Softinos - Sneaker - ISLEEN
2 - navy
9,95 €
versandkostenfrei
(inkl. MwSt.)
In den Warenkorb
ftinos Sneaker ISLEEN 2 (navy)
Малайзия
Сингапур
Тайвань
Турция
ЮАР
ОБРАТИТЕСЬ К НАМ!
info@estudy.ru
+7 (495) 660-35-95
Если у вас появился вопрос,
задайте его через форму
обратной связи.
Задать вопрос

····················

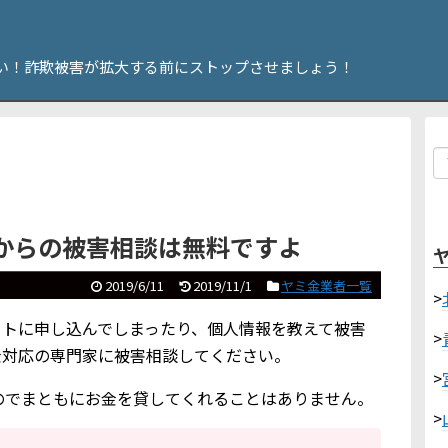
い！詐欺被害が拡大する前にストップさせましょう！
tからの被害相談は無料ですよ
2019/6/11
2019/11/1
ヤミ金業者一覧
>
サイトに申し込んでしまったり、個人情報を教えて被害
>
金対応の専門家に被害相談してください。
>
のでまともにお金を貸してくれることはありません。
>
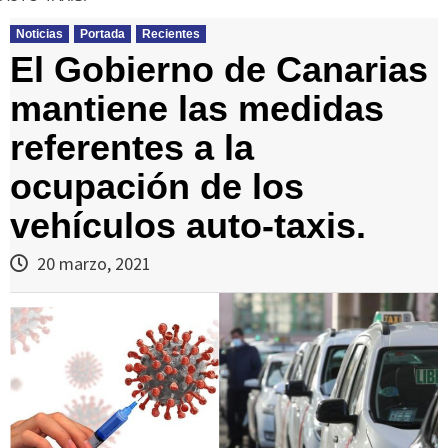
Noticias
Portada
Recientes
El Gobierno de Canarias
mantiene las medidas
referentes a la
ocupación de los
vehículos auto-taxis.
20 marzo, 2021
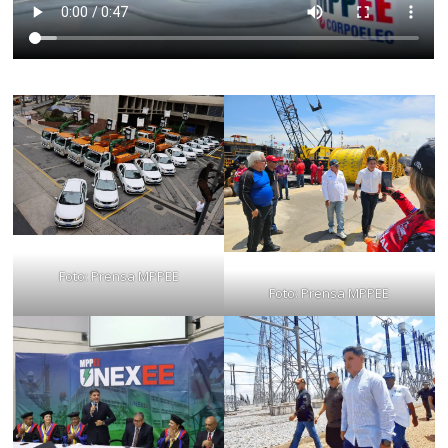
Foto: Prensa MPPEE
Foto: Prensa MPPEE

····················

ACTION ITEM:
Find the lines in the data that include "ISLEEN", then copy each of them.

TASK RESPONSE:
Softinos - Sneaker - ISLEEN
ftinos Sneaker ISLEEN 2 (navy)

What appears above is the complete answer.